New device’s goal is to deliver synchrony
Paces at two sites and coordinates contraction
The Minneapolis-based Medtronic’s InSync ICD was developed to detect and treat potentially lethal heart rates and, at the same time, deliver cardiac resynchronization therapy to both sides of the heart. That restores left and right ventricular synchrony by simultaneously pacing both ventricles, improving the heart’s pumping efficiency. Due to its size, 4-French in diameter, the Attain lead also made by Medtronic can be easily and quickly positioned into the left ventricle. (See photos, above and p. 7.)
"The small size of the new lead allowed me to position it precisely where I wanted," says Angel Leon, MD, of Emory Health Care/Crawford Long Hospital in Atlanta and a Medtronic consultant.
"Since no two patients present similar cardiac venous anatomies, one lead option may not be sufficient," adds Steve Mahle, president of Medtronic’s cardiac rhythm management department. His company produces a number of left-heart leads in varying configurations, but all of them have a distal curved shape allowing steer-ability in small cardiac veins and include the familiar stylet delivery techniques used for placement of all pacing leads today.

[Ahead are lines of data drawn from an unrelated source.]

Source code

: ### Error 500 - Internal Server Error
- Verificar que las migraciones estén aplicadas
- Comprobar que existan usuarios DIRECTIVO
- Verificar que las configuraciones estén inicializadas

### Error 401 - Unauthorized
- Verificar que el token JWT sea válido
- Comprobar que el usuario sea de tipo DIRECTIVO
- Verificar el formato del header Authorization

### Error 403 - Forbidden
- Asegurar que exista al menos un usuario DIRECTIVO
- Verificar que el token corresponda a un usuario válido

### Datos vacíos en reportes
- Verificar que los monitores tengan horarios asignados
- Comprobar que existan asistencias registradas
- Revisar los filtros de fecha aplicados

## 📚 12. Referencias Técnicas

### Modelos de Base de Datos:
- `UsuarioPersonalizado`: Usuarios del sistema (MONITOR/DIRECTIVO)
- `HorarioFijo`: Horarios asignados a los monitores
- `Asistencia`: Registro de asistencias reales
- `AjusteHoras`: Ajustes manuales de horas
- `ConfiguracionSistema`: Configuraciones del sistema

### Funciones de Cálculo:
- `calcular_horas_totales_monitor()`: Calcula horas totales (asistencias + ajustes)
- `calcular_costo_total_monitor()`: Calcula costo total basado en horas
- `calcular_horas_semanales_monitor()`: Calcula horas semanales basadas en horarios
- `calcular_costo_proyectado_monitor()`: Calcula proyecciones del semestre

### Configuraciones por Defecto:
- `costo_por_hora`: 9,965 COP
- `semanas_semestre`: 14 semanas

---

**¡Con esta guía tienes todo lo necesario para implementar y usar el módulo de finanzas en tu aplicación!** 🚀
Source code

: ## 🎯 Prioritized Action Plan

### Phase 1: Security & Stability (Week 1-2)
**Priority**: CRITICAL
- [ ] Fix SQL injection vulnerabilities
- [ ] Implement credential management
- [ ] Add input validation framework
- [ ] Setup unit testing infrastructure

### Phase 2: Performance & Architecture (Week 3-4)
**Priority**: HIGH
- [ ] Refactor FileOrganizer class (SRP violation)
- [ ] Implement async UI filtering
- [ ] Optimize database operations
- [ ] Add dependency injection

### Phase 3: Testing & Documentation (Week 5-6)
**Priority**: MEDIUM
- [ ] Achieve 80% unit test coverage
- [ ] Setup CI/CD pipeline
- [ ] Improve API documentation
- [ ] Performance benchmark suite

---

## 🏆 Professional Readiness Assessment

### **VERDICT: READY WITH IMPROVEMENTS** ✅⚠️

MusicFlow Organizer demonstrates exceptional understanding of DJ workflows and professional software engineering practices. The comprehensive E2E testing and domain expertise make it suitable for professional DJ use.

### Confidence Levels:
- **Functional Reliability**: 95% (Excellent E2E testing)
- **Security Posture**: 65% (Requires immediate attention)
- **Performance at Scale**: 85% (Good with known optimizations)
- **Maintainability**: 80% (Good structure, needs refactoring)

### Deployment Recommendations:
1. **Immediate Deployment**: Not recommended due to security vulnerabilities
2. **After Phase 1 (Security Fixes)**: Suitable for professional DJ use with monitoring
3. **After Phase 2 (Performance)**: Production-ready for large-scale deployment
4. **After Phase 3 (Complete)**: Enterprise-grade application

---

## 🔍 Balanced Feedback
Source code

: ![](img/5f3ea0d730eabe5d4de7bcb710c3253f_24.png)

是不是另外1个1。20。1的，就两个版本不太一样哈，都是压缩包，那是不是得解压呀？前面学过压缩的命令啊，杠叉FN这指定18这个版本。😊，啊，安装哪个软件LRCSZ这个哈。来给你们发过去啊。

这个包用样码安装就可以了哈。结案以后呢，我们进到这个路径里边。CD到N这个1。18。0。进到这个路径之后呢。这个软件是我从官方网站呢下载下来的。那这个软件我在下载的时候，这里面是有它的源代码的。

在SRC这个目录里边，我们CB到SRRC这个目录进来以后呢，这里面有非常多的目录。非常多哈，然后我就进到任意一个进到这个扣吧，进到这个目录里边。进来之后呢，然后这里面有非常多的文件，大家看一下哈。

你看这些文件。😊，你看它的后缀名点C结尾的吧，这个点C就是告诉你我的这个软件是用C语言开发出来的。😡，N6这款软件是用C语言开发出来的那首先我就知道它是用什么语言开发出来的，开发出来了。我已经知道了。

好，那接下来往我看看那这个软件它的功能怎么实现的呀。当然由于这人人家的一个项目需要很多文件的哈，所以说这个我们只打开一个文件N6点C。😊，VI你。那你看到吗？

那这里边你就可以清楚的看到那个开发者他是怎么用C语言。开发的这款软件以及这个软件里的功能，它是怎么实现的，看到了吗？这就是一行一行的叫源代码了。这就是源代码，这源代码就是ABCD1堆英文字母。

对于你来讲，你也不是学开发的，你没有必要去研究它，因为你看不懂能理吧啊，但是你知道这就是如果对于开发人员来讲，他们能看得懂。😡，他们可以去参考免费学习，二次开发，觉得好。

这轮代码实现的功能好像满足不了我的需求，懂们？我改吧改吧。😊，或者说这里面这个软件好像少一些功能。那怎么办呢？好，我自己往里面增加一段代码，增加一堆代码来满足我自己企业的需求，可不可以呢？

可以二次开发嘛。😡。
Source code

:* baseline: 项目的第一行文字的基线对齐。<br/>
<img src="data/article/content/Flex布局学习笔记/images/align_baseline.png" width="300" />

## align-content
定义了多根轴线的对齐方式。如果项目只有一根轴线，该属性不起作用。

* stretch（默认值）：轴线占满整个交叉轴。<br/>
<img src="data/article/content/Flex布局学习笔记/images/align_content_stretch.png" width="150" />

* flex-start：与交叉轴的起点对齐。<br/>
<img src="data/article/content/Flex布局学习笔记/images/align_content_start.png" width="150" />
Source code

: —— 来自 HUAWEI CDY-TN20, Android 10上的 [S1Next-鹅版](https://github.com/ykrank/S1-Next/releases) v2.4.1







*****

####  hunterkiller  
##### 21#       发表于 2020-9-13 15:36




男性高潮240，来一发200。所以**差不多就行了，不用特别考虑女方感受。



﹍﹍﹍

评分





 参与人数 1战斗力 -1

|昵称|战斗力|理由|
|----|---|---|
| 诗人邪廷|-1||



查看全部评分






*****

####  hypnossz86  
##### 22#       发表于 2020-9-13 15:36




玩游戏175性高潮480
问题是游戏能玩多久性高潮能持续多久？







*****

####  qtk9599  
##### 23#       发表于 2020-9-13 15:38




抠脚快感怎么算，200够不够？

Investigators at the Mayo Clinic in Rochester, MN, have also had experience with the InSync pacemaker-defibrillator as Mayo is one of the MIRACLE trial centers. (See related article on the study, p. 1.) "The device delivers small electrical impulses to the left and right chambers of the heart to better synchronize contractions," says Paul Friedman, MD, a cardiologist and study investigator at Mayo. He says the pacemaker-defibrillator device is the size of a small pager and is implanted under the skin in the chest area. It can deliver up to 34 joules of defibrillation energy. Three thin lead wires are run through veins from the device to the left and right chambers of the heart. Only a small incision is required to implant the device. The procedure takes two to three hours to perform and requires patients to stay in the hospital at least overnight.
"The trial at Mayo is just starting up, but we hope to be implanting InSync within a few weeks. It’s a matter of appropriate patient selection," he says. "The ideal patient is someone who has depressed ventricular function and is at high risk for sudden death for arrhythmia." The device stays in the patient’s chest until death or until the battery runs out. Then minor surgery is involved to replace the battery.
"The device sits under the skin below the collarbone like any pacemaker or defibrillator," he says. "Change-out surgery is done under local or twilight anesthesia." If defibrillator testing is necessary, general anesthesia is administered because arrhythmia testing involves giving painful shocks to the heart to induce and terminate rhythms. Friedman provides the following distinction between pacemaker and defibrillator technology:
1. "Pacemakers deliver very low energy [impulses] that cannot be felt by the patient. They are for people whose heart pump function is uncoordinated. This new device provides pacing at two sites in the ventricle resulting in a more coordinated ventricular contraction. That’s what’s unique about the system. The goal is to improve mechanical pump function by improving the electrical activation."
2. "The role of the defibrillator in preventing sudden death is well established. It’s for people who have weak heart muscles and who are at risk for developing abnormal rhythms. The defibrillator function of this device is similar to other approved defibs. What’s being tested is whether, by improving electrical coordination, mechanical coordination can be improved as well so people will be able to walk farther, have fewer symptoms of shortness of breath, and have less fatigue [i.e.], whether they will have less heart failure."